Goal of the exercise =>
Produce the same data once more, line for line.

*** Available data ***

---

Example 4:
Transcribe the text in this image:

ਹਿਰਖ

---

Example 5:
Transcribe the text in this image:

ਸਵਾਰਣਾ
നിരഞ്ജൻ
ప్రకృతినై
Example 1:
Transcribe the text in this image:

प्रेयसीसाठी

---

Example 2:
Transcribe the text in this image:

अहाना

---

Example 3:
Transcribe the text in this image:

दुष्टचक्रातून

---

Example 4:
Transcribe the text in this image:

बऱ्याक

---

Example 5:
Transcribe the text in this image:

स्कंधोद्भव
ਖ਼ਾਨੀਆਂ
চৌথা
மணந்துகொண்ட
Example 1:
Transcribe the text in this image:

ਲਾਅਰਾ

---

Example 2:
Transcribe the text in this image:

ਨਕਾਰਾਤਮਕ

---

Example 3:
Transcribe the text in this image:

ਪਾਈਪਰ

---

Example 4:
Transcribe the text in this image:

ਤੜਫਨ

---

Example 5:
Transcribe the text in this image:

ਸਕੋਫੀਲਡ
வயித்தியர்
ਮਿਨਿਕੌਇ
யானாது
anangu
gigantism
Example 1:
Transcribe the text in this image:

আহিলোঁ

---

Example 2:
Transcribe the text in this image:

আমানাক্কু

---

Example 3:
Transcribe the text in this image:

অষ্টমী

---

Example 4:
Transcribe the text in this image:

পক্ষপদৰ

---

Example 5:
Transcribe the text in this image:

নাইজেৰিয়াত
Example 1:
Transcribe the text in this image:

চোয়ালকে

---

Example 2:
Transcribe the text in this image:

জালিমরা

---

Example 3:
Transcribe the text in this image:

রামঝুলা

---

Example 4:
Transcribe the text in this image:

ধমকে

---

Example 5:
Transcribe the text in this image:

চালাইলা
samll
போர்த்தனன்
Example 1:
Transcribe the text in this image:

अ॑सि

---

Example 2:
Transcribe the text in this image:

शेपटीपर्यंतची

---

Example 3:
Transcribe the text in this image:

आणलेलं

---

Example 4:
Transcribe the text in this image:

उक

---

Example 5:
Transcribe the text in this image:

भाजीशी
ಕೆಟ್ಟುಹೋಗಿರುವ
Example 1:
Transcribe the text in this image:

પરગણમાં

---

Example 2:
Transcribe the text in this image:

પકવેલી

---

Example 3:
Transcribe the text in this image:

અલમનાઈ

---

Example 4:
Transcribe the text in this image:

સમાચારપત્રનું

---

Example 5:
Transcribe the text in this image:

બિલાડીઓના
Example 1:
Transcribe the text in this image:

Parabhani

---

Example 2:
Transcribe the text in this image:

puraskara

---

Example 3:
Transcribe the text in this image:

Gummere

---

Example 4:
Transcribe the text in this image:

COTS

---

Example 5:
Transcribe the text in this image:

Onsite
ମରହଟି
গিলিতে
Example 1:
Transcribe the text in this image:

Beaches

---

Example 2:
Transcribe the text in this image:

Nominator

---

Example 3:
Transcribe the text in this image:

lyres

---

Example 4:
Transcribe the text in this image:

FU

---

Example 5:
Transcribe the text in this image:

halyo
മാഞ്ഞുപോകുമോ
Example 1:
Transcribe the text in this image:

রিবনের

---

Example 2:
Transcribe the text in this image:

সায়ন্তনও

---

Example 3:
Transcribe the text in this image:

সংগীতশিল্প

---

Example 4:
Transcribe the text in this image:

*** End of Available data ***

Output of the task =>
---

Example 4:
Transcribe the text in this image:

ਹਿਰਖ

---

Example 5:
Transcribe the text in this image:

ਸਵਾਰਣਾ
നിരഞ്ജൻ
ప్రకృతినై
Example 1:
Transcribe the text in this image:

प्रेयसीसाठी

---

Example 2:
Transcribe the text in this image:

अहाना

---

Example 3:
Transcribe the text in this image:

दुष्टचक्रातून

---

Example 4:
Transcribe the text in this image:

बऱ्याक

---

Example 5:
Transcribe the text in this image:

स्कंधोद्भव
ਖ਼ਾਨੀਆਂ
চৌথা
மணந்துகொண்ட
Example 1:
Transcribe the text in this image:

ਲਾਅਰਾ

---

Example 2:
Transcribe the text in this image:

ਨਕਾਰਾਤਮਕ

---

Example 3:
Transcribe the text in this image:

ਪਾਈਪਰ

---

Example 4:
Transcribe the text in this image:

ਤੜਫਨ

---

Example 5:
Transcribe the text in this image:

ਸਕੋਫੀਲਡ
வயித்தியர்
ਮਿਨਿਕੌਇ
யானாது
anangu
gigantism
Example 1:
Transcribe the text in this image:

আহিলোঁ

---

Example 2:
Transcribe the text in this image:

আমানাক্কু

---

Example 3:
Transcribe the text in this image:

অষ্টমী

---

Example 4:
Transcribe the text in this image:

পক্ষপদৰ

---

Example 5:
Transcribe the text in this image:

নাইজেৰিয়াত
Example 1:
Transcribe the text in this image:

চোয়ালকে

---

Example 2:
Transcribe the text in this image:

জালিমরা

---

Example 3:
Transcribe the text in this image:

রামঝুলা

---

Example 4:
Transcribe the text in this image:

ধমকে

---

Example 5:
Transcribe the text in this image:

চালাইলা
samll
போர்த்தனன்
Example 1:
Transcribe the text in this image:

अ॑सि

---

Example 2:
Transcribe the text in this image:

शेपटीपर्यंतची

---

Example 3:
Transcribe the text in this image:

आणलेलं

---

Example 4:
Transcribe the text in this image:

उक

---

Example 5:
Transcribe the text in this image:

भाजीशी
ಕೆಟ್ಟುಹೋಗಿರುವ
Example 1:
Transcribe the text in this image:

પરગણમાં

---

Example 2:
Transcribe the text in this image:

પકવેલી

---

Example 3:
Transcribe the text in this image:

અલમનાઈ

---

Example 4:
Transcribe the text in this image:

સમાચારપત્રનું

---

Example 5:
Transcribe the text in this image:

બિલાડીઓના
Example 1:
Transcribe the text in this image:

Parabhani

---

Example 2:
Transcribe the text in this image:

puraskara

---

Example 3:
Transcribe the text in this image:

Gummere

---

Example 4:
Transcribe the text in this image:

COTS

---

Example 5:
Transcribe the text in this image:

Onsite
ମରହଟି
গিলিতে
Example 1:
Transcribe the text in this image:

Beaches

---

Example 2:
Transcribe the text in this image:

Nominator

---

Example 3:
Transcribe the text in this image:

lyres

---

Example 4:
Transcribe the text in this image:

FU

---

Example 5:
Transcribe the text in this image:

halyo
മാഞ്ഞുപോകുമോ
Example 1:
Transcribe the text in this image:

রিবনের

---

Example 2:
Transcribe the text in this image:

সায়ন্তনও

---

Example 3:
Transcribe the text in this image:

সংগীতশিল্প

---

Example 4:
Transcribe the text in this image:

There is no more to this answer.